## Selected passage
══════

Re: How to determine if a file is in use

2009-11-03 Thread Donald Russell
On Tue, Nov 3, 2009 at 20:49, Cameron Simpson  wrote:

> On 03Nov2009 13:31, Donald Russell  wrote:
> | Another system uses FTP to drop files in a directory for me to process.
> | I have a bash script to process the incoming files. The script is started
> by
> | cron periodically.
> |
> | There's a problem if the FTP transfer is still in progress because the
> | process begins reading the file even though it isn't complete yet.
>
> I liked the upload-then-rename suggested by another poster, if you can
> get this implemented.
>
> Otherwise...
>
> [...]
> | I could also configure the ftp server to lock files being written, but
> that
> | seems to be discouraged. (based on man vsftpd.conf)
>
> It's not discouraged for any reason that seems to match your use case.
> You've got a well defined upload area and no malicious users.
> Use the lock facility! That's what it's for!
>
> | Basically, what I want is something like
> | Can I get an exclusive read on file x?
> | No - skip that file, go onto the next one
> | Yes - start processing that file
>
> Do it! See above! Have you tried it?
>
> Cheers,
>
>

Thank you all for some great suggestions :-)

Based on the feedback I've received, I'm going to ...

1 - configure vsftpd to lock files while writing (no malicious users etc)
2 - use ftp put/rename like put ftp-in-progress.foo.bar / rename
ftp-in-progress.foo.bar foo.bar because it provides such a great "visual"
for watchers, and a convenient way to determine which files are "in transit"
and which are complete.
3 - use lockfile/fuser to ensure my cron job doesn't start processing a file
that's already being read by an earlier cron job.

Cheers
-- 
fedora-list mailing list
fedora-list@redhat.com
To unsubscribe: https://www.redhat.com/mailman/listinfo/fedora-list
Guidelines: http://fedoraproject.org/wiki/Communicate/MailingListGuidelines

Re: How to determine if a file is in use

2009-11-03 Thread Cameron Simpson
On 03Nov2009 13:31, Donald Russell  wrote:
| Another system uses FTP to drop files in a directory for me to process.

══════

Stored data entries

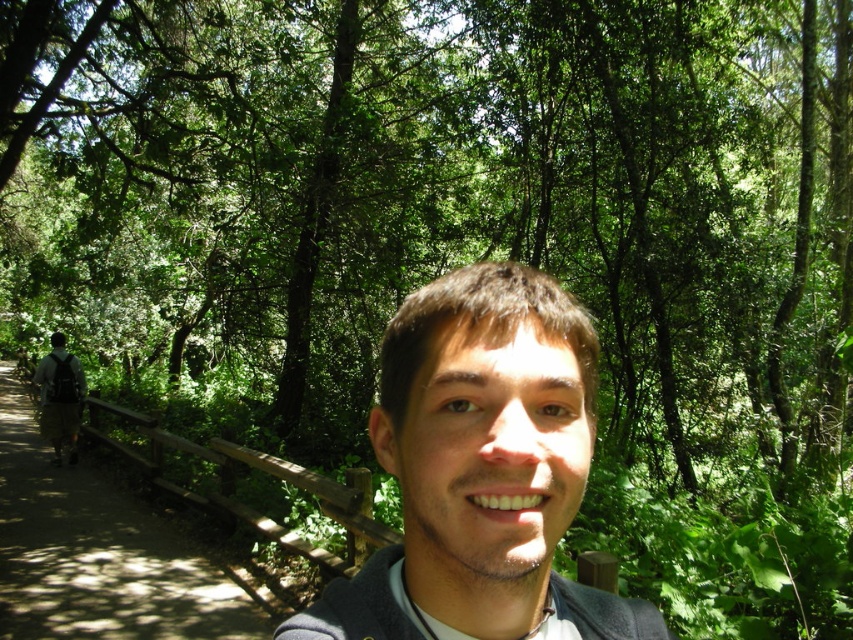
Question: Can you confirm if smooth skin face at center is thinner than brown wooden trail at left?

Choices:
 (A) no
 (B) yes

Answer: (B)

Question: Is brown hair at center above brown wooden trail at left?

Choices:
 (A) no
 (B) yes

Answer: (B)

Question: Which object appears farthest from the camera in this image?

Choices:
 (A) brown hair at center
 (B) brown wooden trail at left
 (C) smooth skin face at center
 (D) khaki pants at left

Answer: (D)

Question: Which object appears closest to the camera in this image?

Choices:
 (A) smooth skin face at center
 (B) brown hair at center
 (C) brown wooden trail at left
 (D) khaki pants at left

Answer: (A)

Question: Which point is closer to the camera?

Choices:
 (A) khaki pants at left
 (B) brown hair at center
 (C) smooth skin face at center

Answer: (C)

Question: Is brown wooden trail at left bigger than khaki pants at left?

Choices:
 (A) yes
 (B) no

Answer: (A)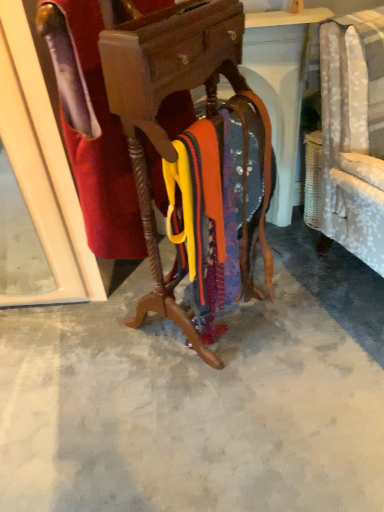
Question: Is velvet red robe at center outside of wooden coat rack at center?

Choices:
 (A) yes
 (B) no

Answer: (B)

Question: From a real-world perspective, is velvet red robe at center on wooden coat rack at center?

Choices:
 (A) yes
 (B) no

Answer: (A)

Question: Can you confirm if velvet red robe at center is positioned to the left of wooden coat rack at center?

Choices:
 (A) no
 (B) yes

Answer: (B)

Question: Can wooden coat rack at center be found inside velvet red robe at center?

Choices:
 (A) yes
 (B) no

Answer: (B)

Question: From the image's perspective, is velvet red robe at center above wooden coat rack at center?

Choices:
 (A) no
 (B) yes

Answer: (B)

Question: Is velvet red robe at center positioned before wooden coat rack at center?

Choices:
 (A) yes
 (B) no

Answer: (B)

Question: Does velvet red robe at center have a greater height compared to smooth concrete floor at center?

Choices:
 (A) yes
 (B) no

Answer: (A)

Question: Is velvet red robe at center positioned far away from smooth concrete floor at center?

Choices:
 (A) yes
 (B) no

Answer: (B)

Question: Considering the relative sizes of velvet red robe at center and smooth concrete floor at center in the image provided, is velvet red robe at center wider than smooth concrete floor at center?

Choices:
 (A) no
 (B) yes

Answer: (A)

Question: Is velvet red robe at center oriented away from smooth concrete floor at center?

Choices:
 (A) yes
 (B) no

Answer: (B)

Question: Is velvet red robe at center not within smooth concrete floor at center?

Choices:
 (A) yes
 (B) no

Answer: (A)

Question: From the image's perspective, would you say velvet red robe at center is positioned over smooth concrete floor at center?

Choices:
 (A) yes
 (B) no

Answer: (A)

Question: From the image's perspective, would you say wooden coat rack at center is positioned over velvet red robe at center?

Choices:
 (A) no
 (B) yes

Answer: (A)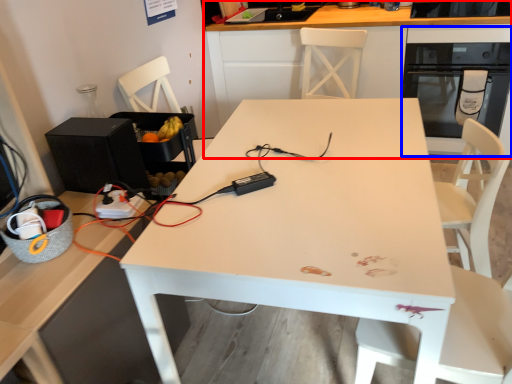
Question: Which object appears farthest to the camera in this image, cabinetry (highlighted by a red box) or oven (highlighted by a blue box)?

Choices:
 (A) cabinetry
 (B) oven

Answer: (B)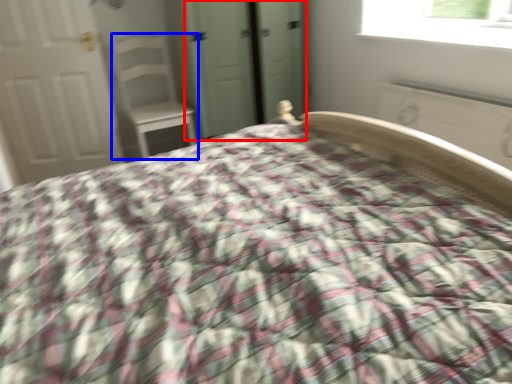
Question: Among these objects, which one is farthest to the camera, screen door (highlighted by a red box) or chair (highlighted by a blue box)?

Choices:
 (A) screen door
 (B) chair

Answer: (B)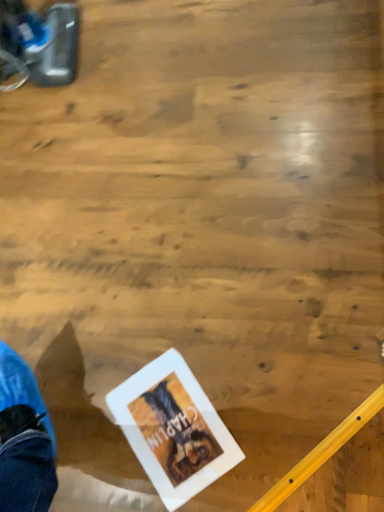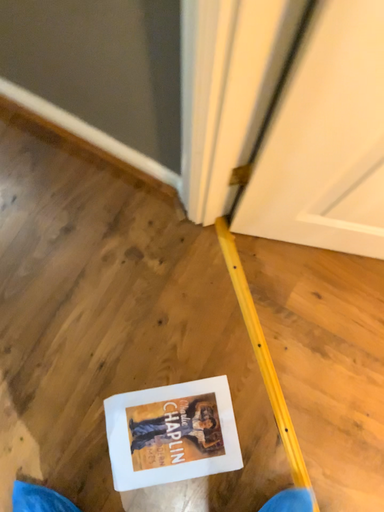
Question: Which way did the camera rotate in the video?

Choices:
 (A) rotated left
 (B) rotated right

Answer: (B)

══════

## Actions to take
a) Render this sentence from the mailing-list thread in Spanish: "You've got a well defined upload area and no malicious users."
b) Retype the part of the mailing-list thread that begins at the words "1 - configure" and stops after "earlier cron job.".
Work from the mailing-list thread alone.

## Answers below
a) Tienes un área de carga bien definida y ningún usuario malintencionado.

b)
1 - configure vsftpd to lock files while writing (no malicious users etc)
2 - use ftp put/rename like put ftp-in-progress.foo.bar / rename
ftp-in-progress.foo.bar foo.bar because it provides such a great "visual"
for watchers, and a convenient way to determine which files are "in transit"
and which are complete.
3 - use lockfile/fuser to ensure my cron job doesn't start processing a file
that's already being read by an earlier cron job.